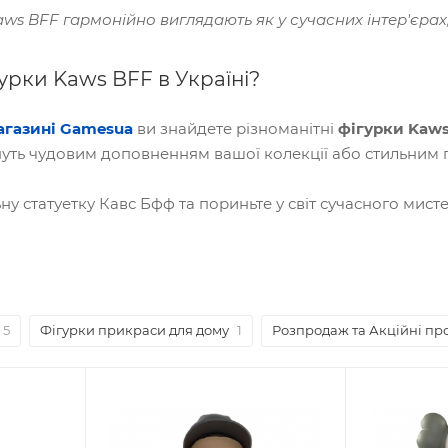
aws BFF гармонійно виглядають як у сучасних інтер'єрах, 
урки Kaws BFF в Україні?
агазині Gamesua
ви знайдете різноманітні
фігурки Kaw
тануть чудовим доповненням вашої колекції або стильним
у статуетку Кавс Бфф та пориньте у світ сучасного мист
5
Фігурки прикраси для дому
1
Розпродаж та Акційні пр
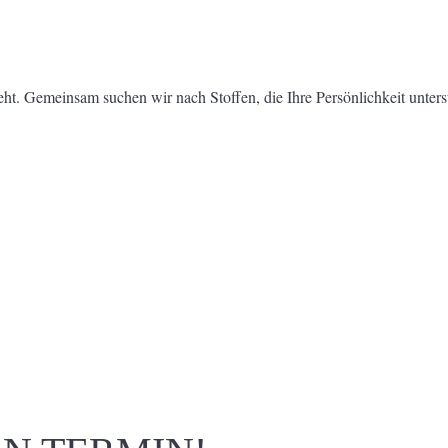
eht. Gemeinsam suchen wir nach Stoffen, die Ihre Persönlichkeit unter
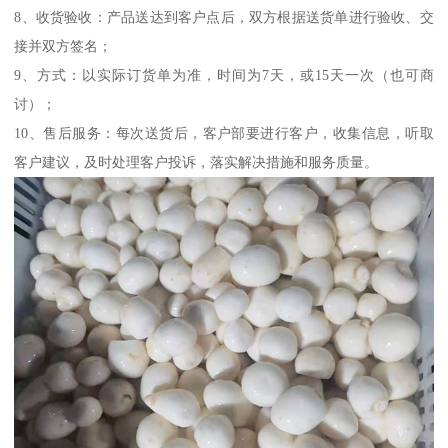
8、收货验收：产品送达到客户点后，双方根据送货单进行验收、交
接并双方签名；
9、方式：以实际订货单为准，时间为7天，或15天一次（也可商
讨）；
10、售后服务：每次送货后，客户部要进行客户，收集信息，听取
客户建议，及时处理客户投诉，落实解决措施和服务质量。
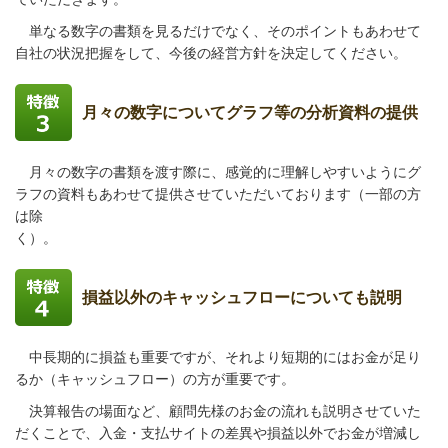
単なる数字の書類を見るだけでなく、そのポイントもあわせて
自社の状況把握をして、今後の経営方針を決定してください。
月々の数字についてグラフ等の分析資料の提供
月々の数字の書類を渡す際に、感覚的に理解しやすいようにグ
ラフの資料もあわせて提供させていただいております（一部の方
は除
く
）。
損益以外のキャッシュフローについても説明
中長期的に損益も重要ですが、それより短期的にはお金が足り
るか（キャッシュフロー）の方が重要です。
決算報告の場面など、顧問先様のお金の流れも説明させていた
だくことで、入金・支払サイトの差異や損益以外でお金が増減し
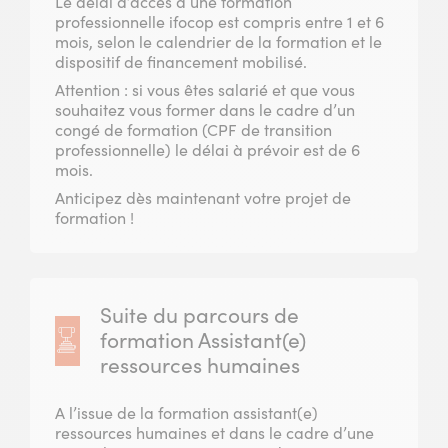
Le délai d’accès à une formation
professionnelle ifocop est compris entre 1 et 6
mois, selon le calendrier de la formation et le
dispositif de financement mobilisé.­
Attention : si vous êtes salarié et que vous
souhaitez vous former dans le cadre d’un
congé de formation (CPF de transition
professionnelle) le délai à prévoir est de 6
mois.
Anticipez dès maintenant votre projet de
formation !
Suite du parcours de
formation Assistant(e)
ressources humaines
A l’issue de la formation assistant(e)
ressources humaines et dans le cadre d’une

__________

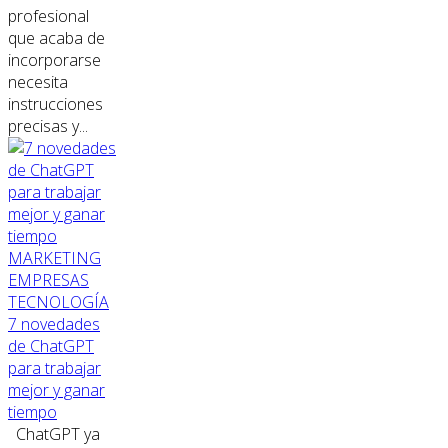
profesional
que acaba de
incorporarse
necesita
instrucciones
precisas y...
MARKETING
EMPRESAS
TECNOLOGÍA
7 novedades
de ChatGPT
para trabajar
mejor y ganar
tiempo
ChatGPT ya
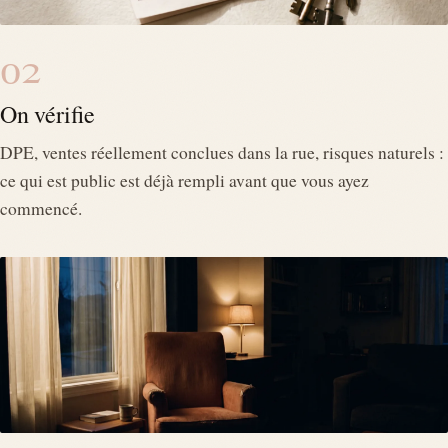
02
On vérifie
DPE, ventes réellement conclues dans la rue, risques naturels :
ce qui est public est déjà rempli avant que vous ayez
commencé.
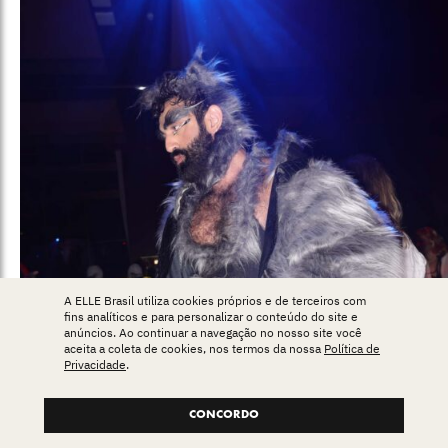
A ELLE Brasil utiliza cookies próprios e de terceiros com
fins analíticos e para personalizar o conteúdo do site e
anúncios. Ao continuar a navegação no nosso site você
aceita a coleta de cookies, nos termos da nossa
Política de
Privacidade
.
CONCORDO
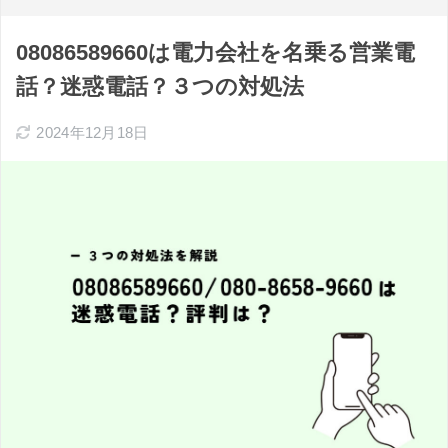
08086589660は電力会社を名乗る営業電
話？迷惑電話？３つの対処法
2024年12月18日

__________

■ **What you will do**
Write out the entries above line for line, starting at the line that contains "aws BFF гармонійно" and stopping after the line that contains "だくことで、入金・支払サイトの差異や損益以外でお金が増減し". Leave out the picture markers.

■ **Task output**
aws BFF гармонійно виглядають як у сучасних інтер'єрах, 
урки Kaws BFF в Україні?
агазині Gamesua
ви знайдете різноманітні
фігурки Kaw
тануть чудовим доповненням вашої колекції або стильним
у статуетку Кавс Бфф та пориньте у світ сучасного мист
5
Фігурки прикраси для дому
1
Розпродаж та Акційні пр
eht. Gemeinsam suchen wir nach Stoffen, die Ihre Persönlichkeit unter
8、收货验收：产品送达到客户点后，双方根据送货单进行验收、交
接并双方签名；
9、方式：以实际订货单为准，时间为7天，或15天一次（也可商
讨）；
10、售后服务：每次送货后，客户部要进行客户，收集信息，听取
客户建议，及时处理客户投诉，落实解决措施和服务质量。
単なる数字の書類を見るだけでなく、そのポイントもあわせて
自社の状況把握をして、今後の経営方針を決定してください。
月々の数字についてグラフ等の分析資料の提供
月々の数字の書類を渡す際に、感覚的に理解しやすいようにグ
ラフの資料もあわせて提供させていただいております（一部の方
は除
く
）。
損益以外のキャッシュフローについても説明
中長期的に損益も重要ですが、それより短期的にはお金が足り
るか（キャッシュフロー）の方が重要です。
決算報告の場面など、顧問先様のお金の流れも説明させていた
だくことで、入金・支払サイトの差異や損益以外でお金が増減し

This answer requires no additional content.